INSTRUCTIONS FOR THE TASK:
Needed from the data below: every line from the one with "neck: (1036, 829)" up to and including the one with "right elbow: (1491, 986)", repeated exactly and with nothing else.

........

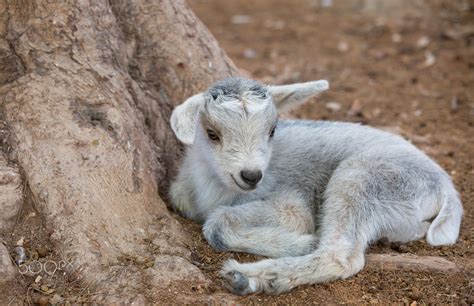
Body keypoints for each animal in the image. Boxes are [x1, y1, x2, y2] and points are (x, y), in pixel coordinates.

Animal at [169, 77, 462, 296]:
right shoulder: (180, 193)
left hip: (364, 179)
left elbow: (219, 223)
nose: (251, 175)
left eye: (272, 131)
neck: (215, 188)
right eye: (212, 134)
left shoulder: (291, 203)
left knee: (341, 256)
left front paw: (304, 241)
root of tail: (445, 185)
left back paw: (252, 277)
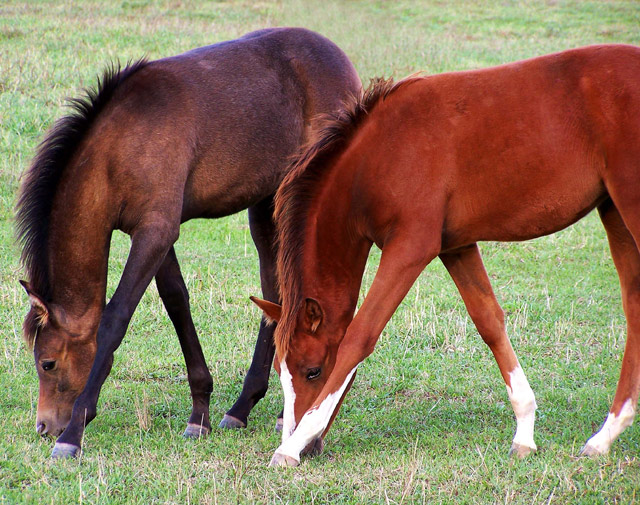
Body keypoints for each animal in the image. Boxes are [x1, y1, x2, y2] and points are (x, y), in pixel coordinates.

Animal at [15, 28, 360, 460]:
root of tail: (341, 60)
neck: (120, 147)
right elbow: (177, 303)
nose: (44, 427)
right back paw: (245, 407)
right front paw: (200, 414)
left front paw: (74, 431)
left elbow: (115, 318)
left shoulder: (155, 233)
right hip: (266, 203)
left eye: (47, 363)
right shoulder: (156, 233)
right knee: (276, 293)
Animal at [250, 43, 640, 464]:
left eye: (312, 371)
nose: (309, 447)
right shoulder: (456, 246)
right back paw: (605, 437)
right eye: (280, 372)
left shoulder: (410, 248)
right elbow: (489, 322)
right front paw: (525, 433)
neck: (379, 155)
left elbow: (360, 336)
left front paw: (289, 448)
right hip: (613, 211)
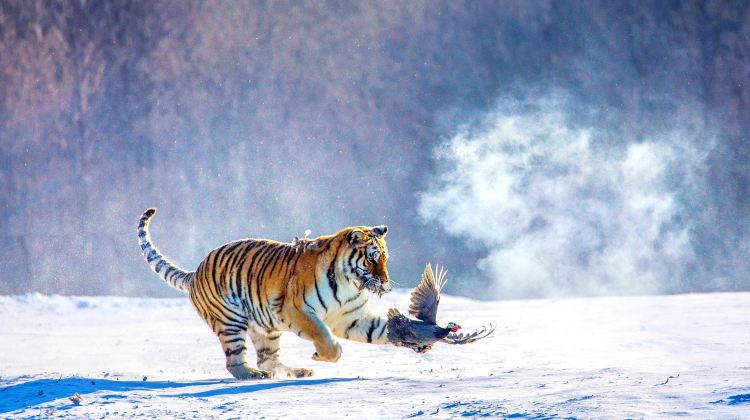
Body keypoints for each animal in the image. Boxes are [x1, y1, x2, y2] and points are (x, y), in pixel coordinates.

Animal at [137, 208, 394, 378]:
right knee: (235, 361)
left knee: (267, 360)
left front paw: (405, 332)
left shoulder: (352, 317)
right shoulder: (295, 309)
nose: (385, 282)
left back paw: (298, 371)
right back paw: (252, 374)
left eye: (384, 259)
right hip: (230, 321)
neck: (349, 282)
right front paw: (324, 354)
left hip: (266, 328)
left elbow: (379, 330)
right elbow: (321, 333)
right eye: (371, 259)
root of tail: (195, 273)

........

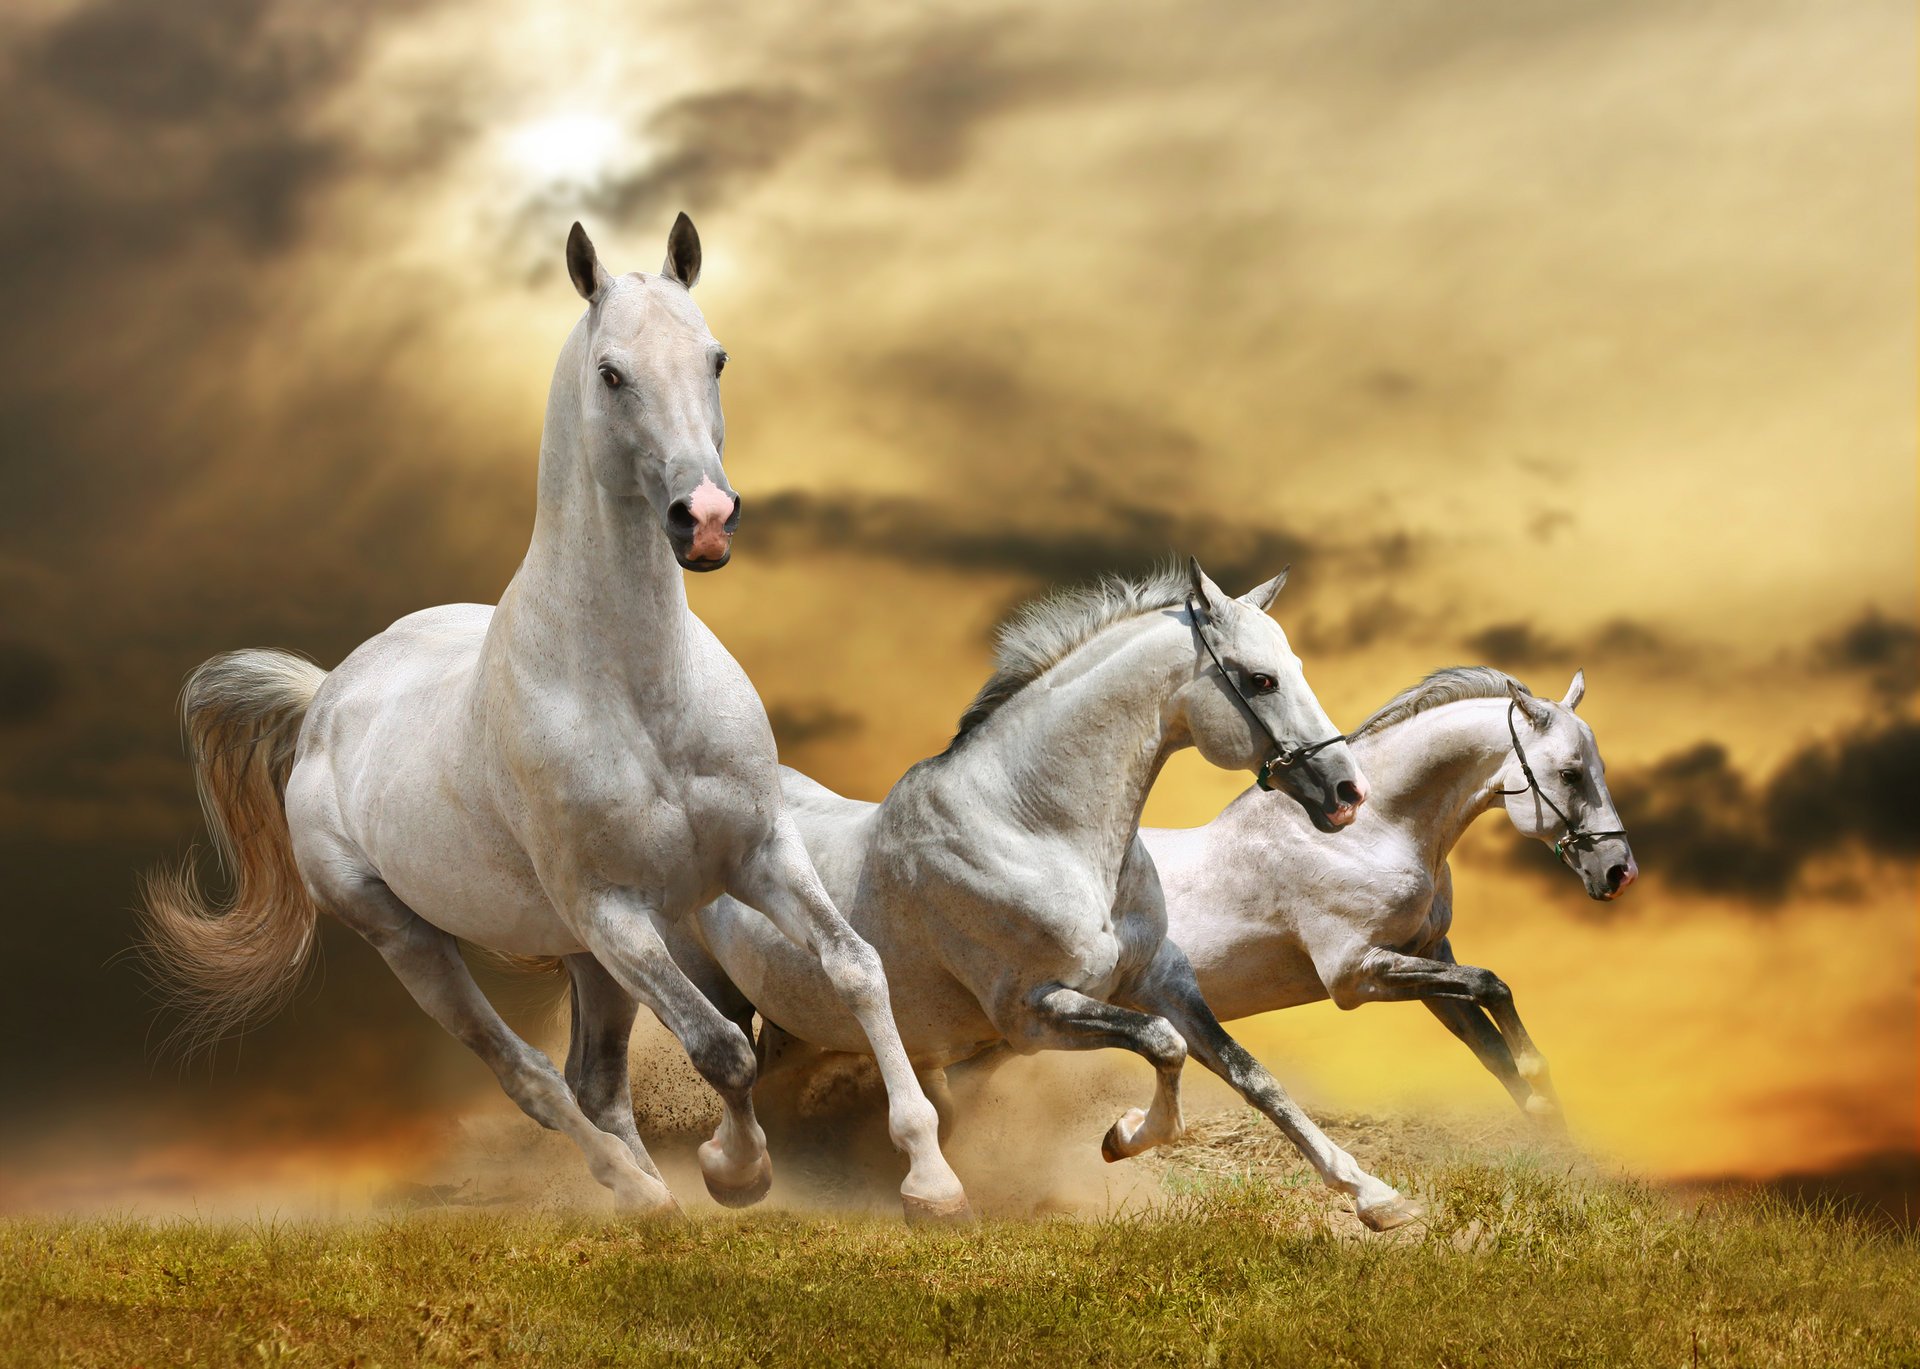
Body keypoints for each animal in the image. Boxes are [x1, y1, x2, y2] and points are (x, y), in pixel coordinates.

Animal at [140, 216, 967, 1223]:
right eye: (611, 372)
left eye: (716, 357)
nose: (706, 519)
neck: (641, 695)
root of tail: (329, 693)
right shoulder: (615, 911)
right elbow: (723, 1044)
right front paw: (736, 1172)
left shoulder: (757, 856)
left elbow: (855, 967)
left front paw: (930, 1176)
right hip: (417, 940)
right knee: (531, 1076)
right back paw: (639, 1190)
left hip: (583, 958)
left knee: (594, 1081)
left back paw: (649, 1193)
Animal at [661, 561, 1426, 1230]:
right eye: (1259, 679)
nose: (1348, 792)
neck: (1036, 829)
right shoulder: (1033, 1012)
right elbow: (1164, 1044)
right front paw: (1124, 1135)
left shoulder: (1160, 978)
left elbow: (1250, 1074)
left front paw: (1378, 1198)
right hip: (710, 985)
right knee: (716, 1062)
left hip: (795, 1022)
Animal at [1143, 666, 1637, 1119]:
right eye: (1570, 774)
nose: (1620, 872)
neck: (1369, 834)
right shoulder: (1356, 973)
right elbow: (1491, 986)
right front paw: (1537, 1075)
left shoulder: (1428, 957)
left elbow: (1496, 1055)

........

RESPONSE AREA:
neck: (1036, 829)
right shoulder: (1033, 1012)
right elbow: (1164, 1044)
right front paw: (1124, 1135)
left shoulder: (1160, 978)
left elbow: (1250, 1074)
left front paw: (1378, 1198)
right hip: (710, 985)
right knee: (716, 1062)
left hip: (795, 1022)
Animal at [1143, 666, 1637, 1119]:
right eye: (1570, 774)
nose: (1620, 872)
neck: (1369, 834)
right shoulder: (1356, 973)
right elbow: (1491, 986)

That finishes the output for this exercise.